The Truth Behind Transylvania
We hear or read the word “Transylvania” and we instantly think “vampire.” We have Bram Stoker to thank for that since Transylvania (which translates as "Land Beyond the Forest") was pretty much unknown to the world before his legendary vampire novel Dracula came out. When writing his book Stoker picked Transylvania (known to the Romanians as Transilvania or Ardeal and to the Hungarians as Erdely) as the Count’s home because of its vast history and its countless myths. It was a superstitious and dark land so it was the perfect setting for his bloodthirsty villain.
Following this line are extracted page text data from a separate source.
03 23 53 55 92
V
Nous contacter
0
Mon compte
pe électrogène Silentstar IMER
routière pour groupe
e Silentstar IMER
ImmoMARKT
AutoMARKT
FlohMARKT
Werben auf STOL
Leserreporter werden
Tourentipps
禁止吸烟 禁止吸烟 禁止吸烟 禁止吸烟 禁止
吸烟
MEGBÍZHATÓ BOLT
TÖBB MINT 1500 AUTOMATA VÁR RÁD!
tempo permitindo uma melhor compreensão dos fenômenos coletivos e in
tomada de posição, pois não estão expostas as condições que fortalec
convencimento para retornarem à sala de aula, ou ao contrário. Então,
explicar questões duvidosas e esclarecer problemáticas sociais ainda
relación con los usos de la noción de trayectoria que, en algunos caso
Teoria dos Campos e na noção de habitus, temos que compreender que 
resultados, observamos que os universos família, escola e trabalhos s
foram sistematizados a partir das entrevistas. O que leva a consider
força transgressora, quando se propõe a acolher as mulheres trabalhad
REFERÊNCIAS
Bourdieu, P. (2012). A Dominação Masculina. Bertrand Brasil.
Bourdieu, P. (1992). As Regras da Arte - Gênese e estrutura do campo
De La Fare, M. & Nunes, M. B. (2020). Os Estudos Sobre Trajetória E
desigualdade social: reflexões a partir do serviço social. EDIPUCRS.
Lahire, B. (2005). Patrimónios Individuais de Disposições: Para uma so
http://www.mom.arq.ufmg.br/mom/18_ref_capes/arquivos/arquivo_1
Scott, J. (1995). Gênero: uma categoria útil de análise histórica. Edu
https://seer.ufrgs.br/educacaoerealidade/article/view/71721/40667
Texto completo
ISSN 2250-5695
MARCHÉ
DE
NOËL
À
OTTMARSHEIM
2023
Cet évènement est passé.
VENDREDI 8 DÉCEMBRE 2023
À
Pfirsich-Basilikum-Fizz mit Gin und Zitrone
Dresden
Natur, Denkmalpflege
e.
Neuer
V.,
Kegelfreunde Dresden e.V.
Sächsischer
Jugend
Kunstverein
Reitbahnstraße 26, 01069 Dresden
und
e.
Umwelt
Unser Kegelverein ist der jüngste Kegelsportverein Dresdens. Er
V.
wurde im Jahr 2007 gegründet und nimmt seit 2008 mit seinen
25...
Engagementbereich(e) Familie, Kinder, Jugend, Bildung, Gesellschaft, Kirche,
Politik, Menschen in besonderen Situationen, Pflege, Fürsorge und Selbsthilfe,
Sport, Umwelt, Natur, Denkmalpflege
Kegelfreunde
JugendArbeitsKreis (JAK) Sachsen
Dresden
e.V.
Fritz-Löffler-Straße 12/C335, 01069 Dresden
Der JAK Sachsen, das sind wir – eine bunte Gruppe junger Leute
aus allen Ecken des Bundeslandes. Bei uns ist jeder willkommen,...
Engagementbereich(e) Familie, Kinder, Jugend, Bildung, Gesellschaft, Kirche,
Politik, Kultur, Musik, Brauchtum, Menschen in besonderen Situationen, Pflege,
Thanks to Dracula, the political hell and the people’s struggles in Transylvania have been overlooked by the world and instead seen only as vampire-ville. The public’s association with Transylvania is simply that it’s the land of the undead and nothing more. And to add to the stereotype, thanks to actor Bela Lugosi’s thick accent used in his portrayal as Dracula many assume that that’s how everyone speaks over there, when in fact his accent was more Hungarian than Transylvanian. But the damage has already been done.
The truth is that Transylvania is a land that’s rich with culture and beautiful and amazing sights. A visitor to the region won’t be seeing any vampires (sorry guys) but instead will have the chance to hike through underground rivers, view breathtaking mountains and visit small friendly villages. Sure you can also visit a few vampire inspired tourist traps but it’s actually places like Braşov that get the most tourist visits. Braşov is a town that’s still surrounded by its medieval stone walls, still has its cobblestone streets and ancient buildings - it’s a perfect trip for a traveler that wants to escape from the modern world for a bit. But see, no vampires, just history. Sure, the region’s age-old folklore is full of vampire tales but so is most every European country, from Germany to Greece, all countries have their own vampire legends, not just Romania.
So what have we learned today? That we shouldn‘t believe everything that books or movies tell us.